[Provided passage — start]

- Born: 1974 (age 51–52) Athens, Greece
- Occupation: Painter
- Awards: Saatchi Gallery Competition Award Winner 2011
- Website: https://www.facebook.com/chonias/

Signature

= Tasos Chonias =

Greek painter

Tasos Chonias (born 1974) is a Greek painter whose artwork today resides in many major private collections, institutions and galleries around the world.

==Biography==
Chonias started painting at a young age; at the age of 16 he did wall paintings at commercial and non-commercial spaces and later turned to scenography, movie-poster design and conservation of old wall paintings. Since 2005, he has been focusing exclusively on oil paintings with themes evolving from a series of interiors to landscapes and his most recent series of cars painted against urban backgrounds.

His Interiors work is inspired by the lives of people who lived inside neoclassical buildings like the one that hosts his atelier in Kipseli. Because of his particular depiction of sunlight entering the spaces, his collection of Interiors paintings has been described by art critics as presenting "the illusion of space that belongs to a different, third dimension".

He made his first solo exhibition at the gallery Agathi in 2006 and has taken part in many group exhibitions in Greece and abroad.

Today, his paintings are being auctioned at large auction houses across Europe such as the Bonhams of London.

[Provided passage — finish]
[The data — start]

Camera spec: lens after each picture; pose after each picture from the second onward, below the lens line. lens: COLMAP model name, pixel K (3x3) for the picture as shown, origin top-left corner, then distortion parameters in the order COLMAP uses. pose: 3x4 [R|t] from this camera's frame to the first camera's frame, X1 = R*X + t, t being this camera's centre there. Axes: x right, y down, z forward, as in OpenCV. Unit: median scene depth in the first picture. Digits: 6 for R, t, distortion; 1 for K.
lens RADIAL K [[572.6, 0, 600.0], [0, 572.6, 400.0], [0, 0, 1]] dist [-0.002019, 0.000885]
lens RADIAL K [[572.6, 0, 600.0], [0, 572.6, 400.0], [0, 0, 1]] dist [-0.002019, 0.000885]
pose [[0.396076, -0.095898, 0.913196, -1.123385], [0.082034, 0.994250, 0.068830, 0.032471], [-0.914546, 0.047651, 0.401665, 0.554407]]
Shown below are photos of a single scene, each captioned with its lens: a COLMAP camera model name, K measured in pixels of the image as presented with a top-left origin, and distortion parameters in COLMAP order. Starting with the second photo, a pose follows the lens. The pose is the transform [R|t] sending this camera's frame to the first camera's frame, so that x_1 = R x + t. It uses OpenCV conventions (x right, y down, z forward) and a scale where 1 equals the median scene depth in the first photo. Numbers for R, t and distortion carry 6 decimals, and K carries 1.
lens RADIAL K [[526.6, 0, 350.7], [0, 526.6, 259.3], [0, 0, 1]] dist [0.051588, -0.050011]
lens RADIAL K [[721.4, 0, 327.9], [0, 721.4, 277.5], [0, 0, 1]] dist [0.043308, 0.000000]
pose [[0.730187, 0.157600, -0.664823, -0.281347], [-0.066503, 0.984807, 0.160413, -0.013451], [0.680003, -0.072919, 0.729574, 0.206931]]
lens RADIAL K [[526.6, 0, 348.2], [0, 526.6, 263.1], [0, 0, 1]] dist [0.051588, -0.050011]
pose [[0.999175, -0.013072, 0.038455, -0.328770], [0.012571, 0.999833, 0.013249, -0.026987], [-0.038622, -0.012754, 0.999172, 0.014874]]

[The data — finish]

- Activity list
1 – In the text on Tasos Chonias, where and when did he hold his first solo exhibition?
2 – For each statement, say whether the text on Tasos Chonias supports it, and quote the words that decide it. (a) Chonias was doing wall paintings by the age of 16. (b) Since 2005 he has worked mainly in watercolor. (c) His atelier is in Kipseli.
3 – Go on with the text on Tasos Chonias from where it stops.

- Exercise answers
1 – At the gallery Agathi, in 2006.

2 –
(a) Yes: "at the age of 16 he did wall paintings at commercial and non-commercial spaces"
(b) No: "Since 2005, he has been focusing exclusively on oil paintings"
(c) Yes: "neoclassical buildings like the one that hosts his atelier in Kipseli"

3 –
He is collaborating with renowned galleries across Europe. A non-exhaustive list of galleries includes:
- Paris – Modus Art Gallery, Galerie de Medicis
- London – Saatchi Gallery
- Cyprus

The price range of this paintings in past auctions has been from $5,000 to $25,000.

== Honors, awards and distinctions ==
Chonias has received significant awards and prizes over the years.

In 2011, he received the second place award among 5,777 contestants in a competition organized by the Saatchi Gallery of London.

He had participated two more times before his 2011 award in Saatchi Gallery competitions where he held the 10th and 8th position respectively.

==Paintings==
His paintings are oil on canvas with typical dimensions of 140 x 160 cm (55 x 63 inches) or 130 x 150 cm (51 x 59 inches).

A number of online websites and art blogs have featured his work in the past.